Wednesday, 12 December 2007


In the twenty-first century there is a second-hand book store in Newtown. I consider Wayne Chapman’s Books on King a welcome refuge from the dead-spaces of UTS. There is a misplaced belief among some new-media-technocrats that the ink-based medium is redundant in the paperless society. This appears not to be the case as books will always have an important place be it electronic versions on cyberspace, or text sent through mobile phones. There will however always be the compulsion for hard-core readers to acquire a hard-copy of text. I am a collector of stories because I was born to be the master story-teller of the techno-age-of-infinity in this the millennium of Ra.

I remember my mother telling me towards the end of the twentieth century about an Original Egyptian Temple Cat. To best describe Shakespeare would be to say that this is a ginger/white cat with Egyptian markings and the sign of infinity on his forehead. He used to sleep curled up in the window in a cat-basket among the books on display. This cat is loved by most but not everyone can appreciate a religious icon which was once worshiped in the Temple of the Sun in Ancient Egypt. The breed of cat originated from Persia and was acquired by the high priests of Ra because of the image of the Sacred Scarab on the forehead of these cats. These temple cats were respected as being the representation of the Supreme Sun God Ra’s immortality.

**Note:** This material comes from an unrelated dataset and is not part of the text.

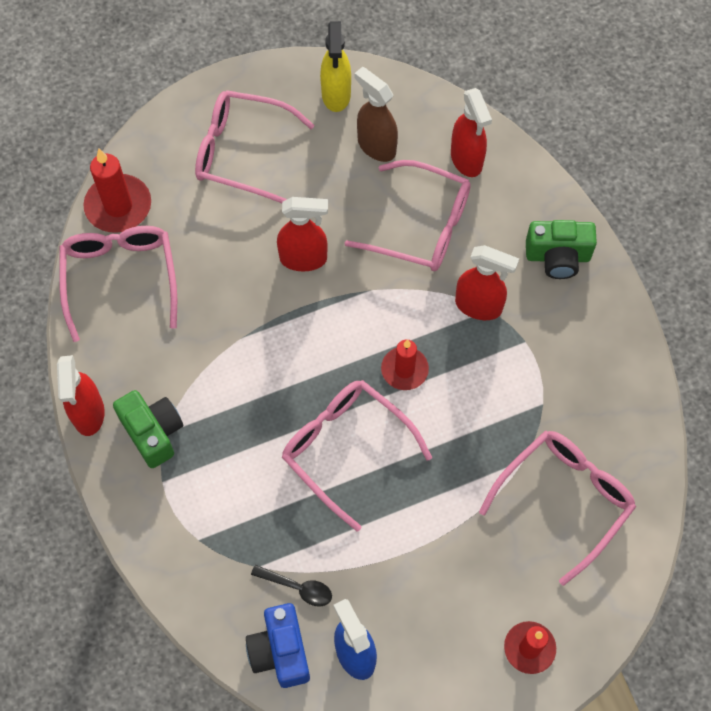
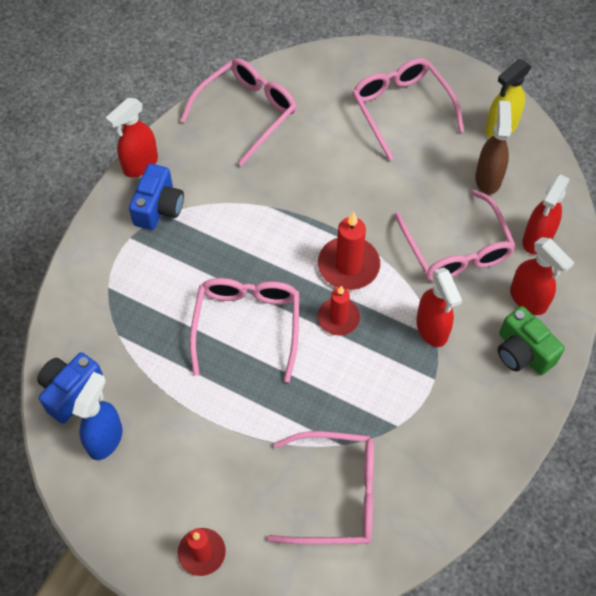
camera: 50 degrees right, 5 degrees down
red candle [83,148,151,233] -> red candle moved to [318,212,380,290]
green camera [113,390,183,468] -> blue camera [129,164,184,230]
black spoon [251,565,332,606] -> none
red spray bottle [277,197,328,271] -> red spray bottle moved to [510,237,574,315]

The life-span of these Ra-cats of the Divine is normally seventeen years although my cat Garfield extended his life by additional six months. Regrettably Garfield was poisoned by someone who will one day be made accountable by the weighing of the feather. Today Shakespeare is cared for by Wayne who recognises the importance of respect for a cat who has been kidnapped and abandoned in a place too faraway. But luckily he has been micro-chipped otherwise he would have been disposed of and never heard of again. One evening Shakespeare was attacked by a possum whose claws ripped open a nasty gash across his neck. Thankfully, I had in my possession a tube of aloe vela which is an antiseptic which has been used in my late mother’s side of the family since the time of Alexander the Great.